SYZ mirror symmetry for K3 surfaces My question is essentially related to this post, but let me formulate it again. Let $f:S \rightarrow \mathbb{P}^1$ be an elliptic fibration, then this can be a SLAG fibration with respect to another complex structure on $S$, say $S_K$. Since the compactified dual fibration $f^\vee$ is naturally identified with $f$ (see the above post, especially Gross's answer), it seems the mirror manifold of $S_K$ is again $S_K$. However, this does not seem compatible with mirror symmetry of K3 surfaces (in the sense of Dolgachev for example). 
Can anyone clarify the problem? A possible mistake is that the dual fibration $f^\vee$ cannot be identified with $f$...
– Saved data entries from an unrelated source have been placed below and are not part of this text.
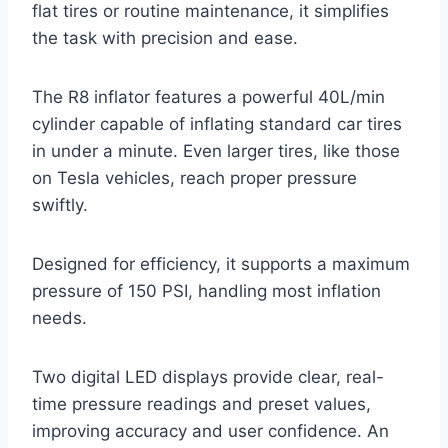
flat tires or routine maintenance, it simplifies
the task with precision and ease.
The R8 inflator features a powerful 40L/min
cylinder capable of inflating standard car tires
in under a minute. Even larger tires, like those
on Tesla vehicles, reach proper pressure
swiftly.
Designed for efficiency, it supports a maximum
pressure of 150 PSI, handling most inflation
needs.
Two digital LED displays provide clear, real-
time pressure readings and preset values,
improving accuracy and user confidence. An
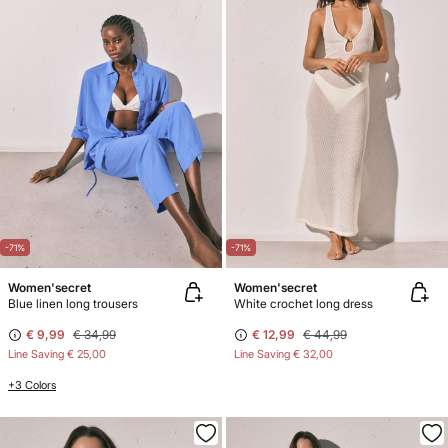
-71%
-71%
Women'secret
Women'secret
Blue linen long trousers
White crochet long dress
€ 9,99
€ 34,99
€ 12,99
€ 44,99
Line Saving
€ 25,00
Line Saving
€ 32,00
+3 Colors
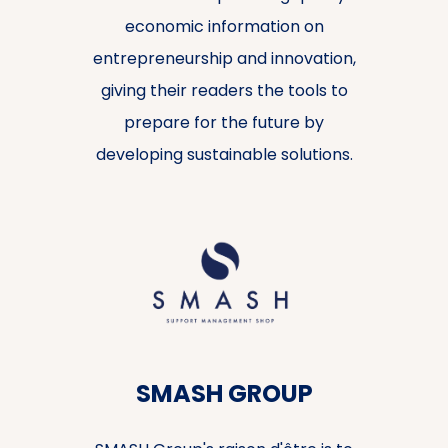
economic information on
entrepreneurship and innovation,
giving their readers the tools to
prepare for the future by
developing sustainable solutions.
SMASH GROUP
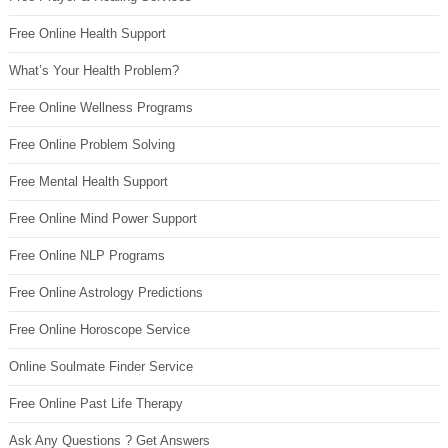
Free Online Health Support
What’s Your Health Problem?
Free Online Wellness Programs
Free Online Problem Solving
Free Mental Health Support
Free Online Mind Power Support
Free Online NLP Programs
Free Online Astrology Predictions
Free Online Horoscope Service
Online Soulmate Finder Service
Free Online Past Life Therapy
Ask Any Questions ? Get Answers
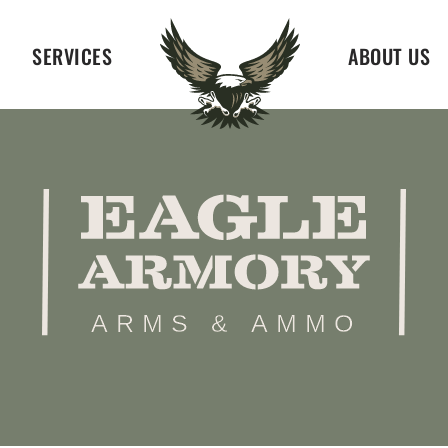
SERVICES
ABOUT US
ARMS & AMMO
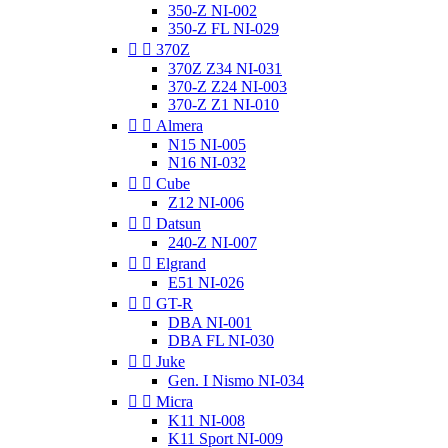
350-Z NI-002
350-Z FL NI-029


370Z
370Z Z34 NI-031
370-Z Z24 NI-003
370-Z Z1 NI-010


Almera
N15 NI-005
N16 NI-032


Cube
Z12 NI-006


Datsun
240-Z NI-007


Elgrand
E51 NI-026


GT-R
DBA NI-001
DBA FL NI-030


Juke
Gen. I Nismo NI-034


Micra
K11 NI-008
K11 Sport NI-009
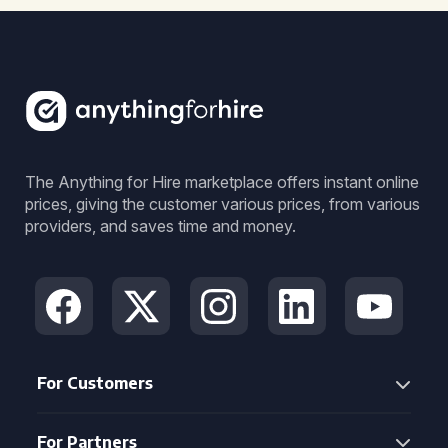
The Anything for Hire marketplace offers instant online
prices, giving the customer various prices, from various
providers, and saves time and money.
For Customers
For Partners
 A: My answer in the link given above is purely at a topological level, saying that 
if
we have a $T^2$-fibration, the dual is canonically homeomorphic. However,
$T$-duality should also be viewed as exchanging complex and symplectic structure
.
For K3 surfaces, this can be described in terms of forms, and I sketched this in
 an answer to a different question, Mirror symmetry for hyperkahler manifold. 
Dolgachev's mirror symmetry can be viewed as a subset of physicist's
mirror symmetry. The key paper explaining mirror symmetry for K3 surfaces from a physics point of view is
a paper of Aspinwall and Morrison, http://arxiv.org/abs/hep-th/9404151. There is a Teichmuller space of SCFTs on a K3 surface, essentially the space of space-like four-planes in $H^{even}(X,{\mathbb R})$, equipped with the Mukai pairing and lattice $H^{even}(X,{\mathbb Z})$, which has signature $(4,20)$.
To first approximation, one can view one of these four-planes as the subspace
spanned by the real and imaginary parts of a holomorphic two-form, the Kaehler
form, and the exponential of the $B$-field (although the actual description
in terms of this data is a bit more complicated). The actual moduli space of SCFTs is obtained by dividing out by the group of automorphisms of the lattice
$H^{even}(X,{\mathbb Z})$. This group is generated by the "classical" identifications, coming from automorphisms of $H^2(X,{\mathbb Z})$, 
and additional automorphisms coming from integral shifts in the $B$-field
and finally a choice of "mirror involution". This comes from a choice of
a hyperbolic plane $H\subset H^2(X,{\mathbb Z})$, and the mirror involution exchanges the hyperbolic plane $H^0(X,{\mathbb Z})\oplus H^4(X,{\mathbb Z})$
with $H$ and leaves everything else fixed.
The choice of hyperbolic plane $H$ can be viewed as the choice of $H$ in the Dolgachev construction. This involution acts on the full Teichmuller space of SCFTs, but after making some choices, one sees that it restricts to Dolgachev's description of mirror K3 families. I can provide more details if needed.